Pecahkan Rekor dengan Status Pelari Undangan, Zohri Resmi Mentas di Olimpiade Tokyo 2020

JawaPos.com – Lalu Muhammad Zohri sekali lagi membuktikan kualitasnya sebagai pelari putra terbaik yang dimiliki Indonesia saat ini. Zohri resmi lolos ke Olimpiade Tokyo 2020 setelah sukses menorehkan rekor baru pribadi di nomor lari 100 meter di Seiko Grand Prix, Jepang, Minggu (19/5).

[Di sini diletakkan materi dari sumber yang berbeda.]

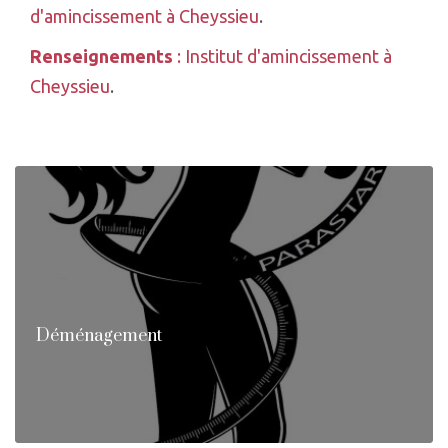
d'amincissement à Cheyssieu
.
Renseignements
: Institut d'amincissement à
Cheyssieu
.
Déménagement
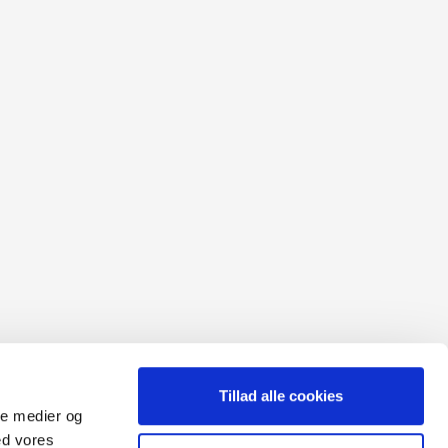
Tillad alle cookies
ale medier og
ed vores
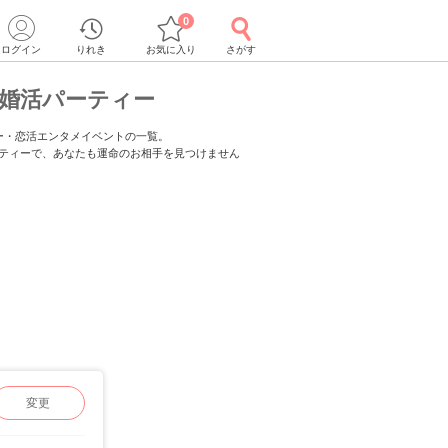
0
ログイン
りれき
お気に入り
さがす
婚活パーティー
ー・恋活エンタメイベントの一覧。
ーティーで、あなたも運命のお相手を見つけません
変更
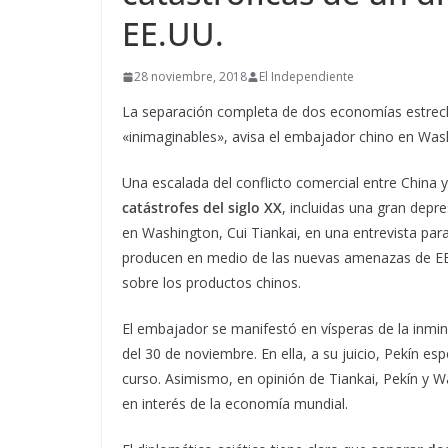
EE.UU.
28 noviembre, 2018
El Independiente
La separación completa de dos economías estrec
«inimaginables», avisa el embajador chino en Was
Una escalada del conflicto comercial entre China y
catástrofes del siglo XX
, incluidas una gran depr
en Washington, Cui Tiankai, en una entrevista par
producen en medio de las nuevas amenazas de EE.
sobre los productos chinos.
El embajador se manifestó en vísperas de la inmin
del 30 de noviembre. En ella, a su juicio, Pekín es
curso. Asimismo, en opinión de Tiankai, Pekín y W
en interés de la economía mundial.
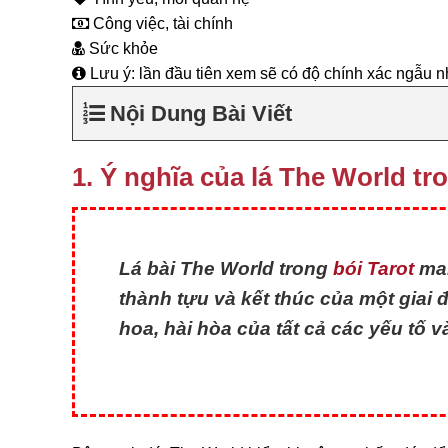
Công việc, tài chính
Sức khỏe
Lưu ý: lần đầu tiên xem sẽ có độ chính xác ngẫu n
Nội Dung Bài Viết
1. Ý nghĩa của lá The World tro
Lá bài The World trong
bói Tarot
man
thành tựu và kết thúc của một giai
hoa, hài hòa của tất cả các yếu tố v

Zohri berhasil finis dengan catatan waktu yang fantastis: 10,03 detik. Meski dalam pertandingan tersebut Zohri cuma finis di urutan 3, catatan waktunya otomatis membuatnya sah berlaga di Olimpiade Tokyo 2020, karena batas kecepatan minimal atlet lari 100 meter untuk berlaga di Olimpiade adalah 10,05 detik.

Buat Zohri pribadi, hasil tersebut jelas menunjukkan kemajuan yang signifikan. Bulan lalu di Kejuaraan Asia 2019, Zohri baru saja memecahkan rekor nasional atas nama dirinya sendiri setelah finis dengan waktu 10,10 detik. Hari ini, ia berhasil berlari 0,07 detik lebih cepat sekaligus kembali memecahkan rekor nasional atas nama dirinya sendiri.

Zohri harus puas finis di urutan ketiga setelah harus mengakui keunggulan dua pelari lainnya, yakni Justin Gatlin (Amerika Serikat) yang finis dengan waktu 10,00, dan pelari Jepang Yoshihide Kiryu yang mencatatkan waktu 10,01 detik.

Setelah membuat rekor nasional baru tersebut, Zohri kembali melakoni pertandingan di nomor lari estafet 4×100 meter. Sayang, karena kondisi Zohri yang belum pulih benar lantaran masih dalam proses recovery, tim estafet Indonesia yang terdiri dari Zohri, Eko Rimbawan, Bayu Kertanegara, dan Muhammad Bisma Abina harus puas finis di posisi 5 dengan catatan waktu 39,76 detik.

Pelari asal Lombok, Nusa Tenggara Barat itu pun mengucap syukur atas hasil positif yang diraihnya hari ini. “Terima kasih banyak kepada Tuhan, semua masyarakat NTB dan Indonesia. Berkat doa dan dukungan kalian, saya berhasil kembali mengharumkan nama bangsa. Saya akan terus berusaha supaya bisa berlari lebih cepat lagi,” ujar Zohri singkat.

Pelari Undangan

Keberhasilan Zohri lolos kualifikasi Olimpiade Tokyo 2020 setelah mencatat waktu 10,03 detik rupanya menyimpan cerita lain. Zohri rupanya datang ke turnamen Seiko Grand Prix dengan status sebagai pelari undangan.

Hal tersebut disampakan Sekjen PASI Tigor Tanjung. Tigor mengatakan, Zohri awalnya tidak diikutsertakan karena catatan waktu terbaiknya kala itu dianggap belum pantas untuk menjadi peserta. Hal ini disampaikan ketika Zohri belum mengalungkan medali perak di Kejuaraan Asia  2019 di Doha.

“Saat itu catatan waktu Zohri terbaik masih 10,18 detik. Setelah Zohri merebut medali perak di Doha catatan waktu 10,13 detik di Doha, saya desak kembali penyelenggara Seiko Grand Prix. Akhirnya mereka memberikan Zohri lintasan. Zohri menjadi pelari undangan di sini,” ujar Tigor.

Tigor pun berharap dedikasi yang ditunjukkan Zohri bisa memotivasi atlet lainnya untuk bisa berlatih dan terus mengembangkan diri seperti Zohri. “Semoga seiring dengan peningkatan prestasi, atlet-atlet kita dapat berpartisipasi dalam kompetisi-kompetisi bergengsi lain agar mereka bisa mengumpulkan poin kualifikasi Olimpiade Tokyo 2020,” ujar Tigor.